## Exercise goal
Rewrite every line of text in the records below as a single numbered list, skipping any blank lines. Leave the pictures out of your answer.

## Extracted page text data
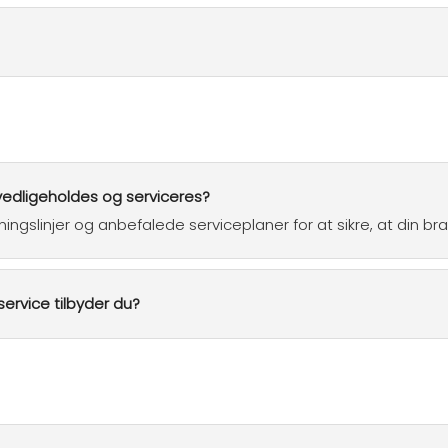
 vedligeholdes og serviceres?
ningslinjer og anbefalede serviceplaner for at sikre, at din b
service tilbyder du?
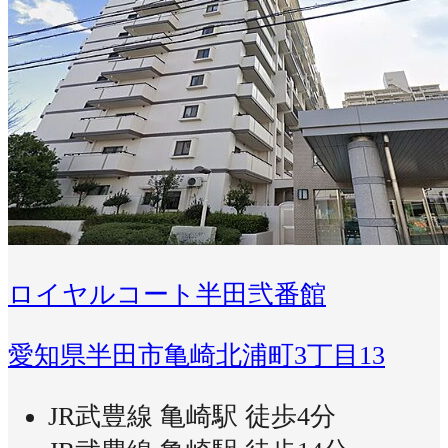
ロイヤルコート半田弐番館
愛知県半田市亀崎北浦町3丁目13
JR武豊線 亀崎駅 徒歩4分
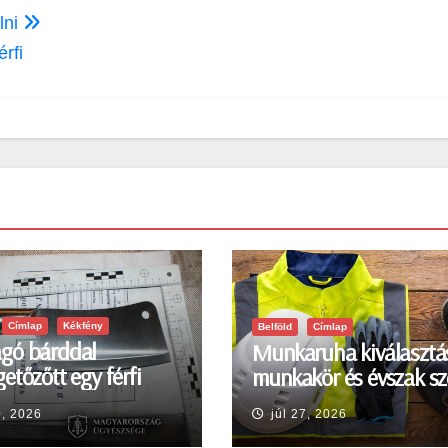
lni
rfi
Címlap
Kékfény
Belföld
Címlap
gó bárddal
Munkaruha kiválasztá
etőzőtt egy férfi
munkakör és évszak sz
en
0, 2026
júl 27, 2026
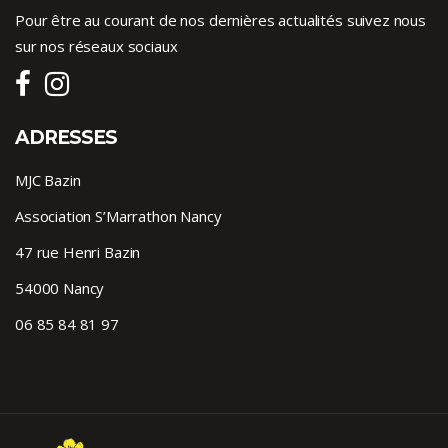
Pour être au courant de nos dernières actualités suivez nous
sur nos réseaux sociaux
ADRESSES
MJC Bazin
Association S’Marrathon Nancy
47 rue Henri Bazin
54000 Nancy
06 85 84 81 97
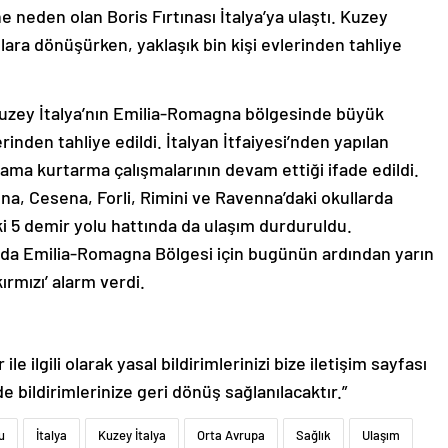
 neden olan Boris Fırtınası İtalya’ya ulaştı. Kuzey
nlara dönüşürken, yaklaşık bin kişi evlerinden tahliye
a, Kuzey İtalya’nın Emilia-Romagna bölgesinde büyük
rinden tahliye edildi. İtalyan İtfaiyesi’nden yapılan
rama kurtarma çalışmalarının devam ettiği ifade edildi.
na, Cesena, Forli, Rimini ve Ravenna’daki okullarda
ki 5 demir yolu hattında da ulaşım durduruldu.
da Emilia-Romagna Bölgesi için bugünün ardından yarın
ırmızı’ alarm verdi.
le ilgili olarak yasal bildirimlerinizi bize iletişim sayfası
de bildirimlerinize geri dönüş sağlanılacaktır.”
u
İtalya
Kuzey İtalya
Orta Avrupa
Sağlık
Ulaşım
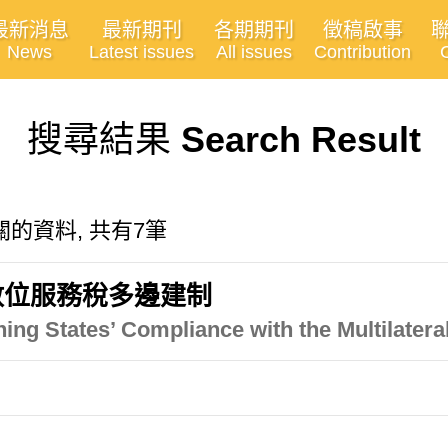
最新消息
最新期刊
各期期刊
徵稿啟事
News
Latest issues
All issues
Contribution
搜尋結果
Search Result
y"有關的資料, 共有7筆
數位服務稅多邊建制
g States’ Compliance with the Multilateral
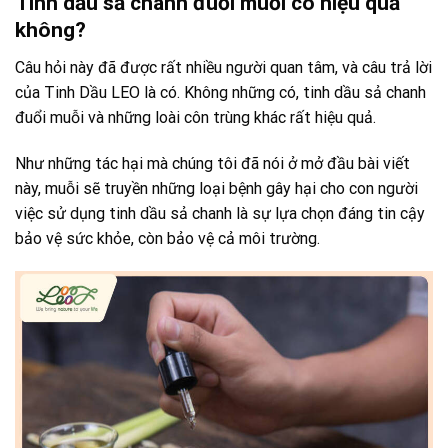
Tinh dầu sả chanh đuổi muỗi có hiệu quả
không?
Câu hỏi này đã được rất nhiều người quan tâm, và câu trả lời
của Tinh Dầu LEO là có. Không những có, tinh dầu sả chanh
đuổi muỗi và những loài côn trùng khác rất hiệu quả.
Như những tác hại mà chúng tôi đã nói ở mở đầu bài viết
này, muỗi sẽ truyền những loại bệnh gây hại cho con người
việc sử dụng tinh dầu sả chanh là sự lựa chọn đáng tin cậy
bảo vệ sức khỏe, còn bảo vệ cả môi trường.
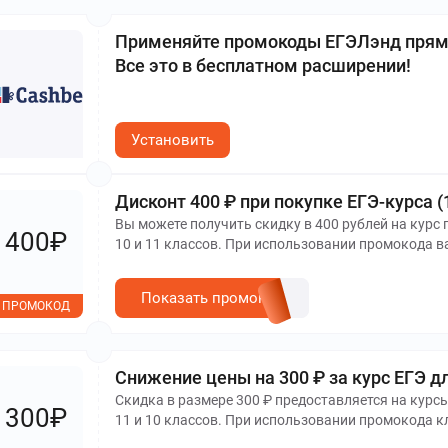
Применяйте промокоды ЕГЭЛэнд прямо
Все это в бесплатном расширении!
Установить
Дисконт 400 ₽ при покупке ЕГЭ-курса (
Вы можете получить скидку в 400 рублей на курс
400₽
10 и 11 классов. При использовании промокода в
Показать промокод
ПРОМОКОД
Снижение цены на 300 ₽ за курс ЕГЭ дл
Скидка в размере 300 ₽ предоставляется на курс
300₽
11 и 10 классов. При использовании промокода к
изначальной стоимости курса.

## Answer section
1.  vedligeholdes og serviceres?
2. ningslinjer og anbefalede serviceplaner for at sikre, at din b
3. service tilbyder du?
4. ロイヤルコート半田弐番館
5. 愛知県半田市亀崎北浦町3丁目13
6. JR武豊線 亀崎駅 徒歩4分
7. lni
8. rfi
9. Címlap
10. Kékfény
11. Belföld
12. Címlap
13. gó bárddal
14. Munkaruha kiválasztá
15. etőzőtt egy férfi
16. munkakör és évszak sz
17. en
18. 0, 2026
19. júl 27, 2026
20. Pour être au courant de nos dernières actualités suivez nous
21. sur nos réseaux sociaux
22. ADRESSES
23. MJC Bazin
24. Association S’Marrathon Nancy
25. 47 rue Henri Bazin
26. 54000 Nancy
27. 06 85 84 81 97
28.  neden olan Boris Fırtınası İtalya’ya ulaştı. Kuzey
29. nlara dönüşürken, yaklaşık bin kişi evlerinden tahliye
30. a, Kuzey İtalya’nın Emilia-Romagna bölgesinde büyük
31. rinden tahliye edildi. İtalyan İtfaiyesi’nden yapılan
32. rama kurtarma çalışmalarının devam ettiği ifade edildi.
33. na, Cesena, Forli, Rimini ve Ravenna’daki okullarda
34. ki 5 demir yolu hattında da ulaşım durduruldu.
35. da Emilia-Romagna Bölgesi için bugünün ardından yarın
36. ırmızı’ alarm verdi.
37. le ilgili olarak yasal bildirimlerinizi bize iletişim sayfası
38. de bildirimlerinize geri dönüş sağlanılacaktır.”
39. u
40. İtalya
41. Kuzey İtalya
42. Orta Avrupa
43. Sağlık
44. Ulaşım
45. 最新消息
46. 最新期刊
47. 各期期刊
48. 徵稿啟事
49. News
50. Latest issues
51. All issues
52. Contribution
53. 搜尋結果
54. Search Result
55. y"有關的資料, 共有7筆
56. 數位服務稅多邊建制
57. g States’ Compliance with the Multilateral
58. Tinh dầu sả chanh đuổi muỗi có hiệu quả
59. không?
60. Câu hỏi này đã được rất nhiều người quan tâm, và câu trả lời
61. của Tinh Dầu LEO là có. Không những có, tinh dầu sả chanh
62. đuổi muỗi và những loài côn trùng khác rất hiệu quả.
63. Như những tác hại mà chúng tôi đã nói ở mở đầu bài viết
64. này, muỗi sẽ truyền những loại bệnh gây hại cho con người
65. việc sử dụng tinh dầu sả chanh là sự lựa chọn đáng tin cậy
66. bảo vệ sức khỏe, còn bảo vệ cả môi trường.
67. Применяйте промокоды ЕГЭЛэнд прямо
68. Все это в бесплатном расширении!
69. Установить
70. Дисконт 400 ₽ при покупке ЕГЭ-курса (
71. Вы можете получить скидку в 400 рублей на курс
72. 400₽
73. 10 и 11 классов. При использовании промокода в
74. Показать промокод
75. ПРОМОКОД
76. Снижение цены на 300 ₽ за курс ЕГЭ дл
77. Скидка в размере 300 ₽ предоставляется на курс
78. 300₽
79. 11 и 10 классов. При использовании промокода к
80. изначальной стоимости курса.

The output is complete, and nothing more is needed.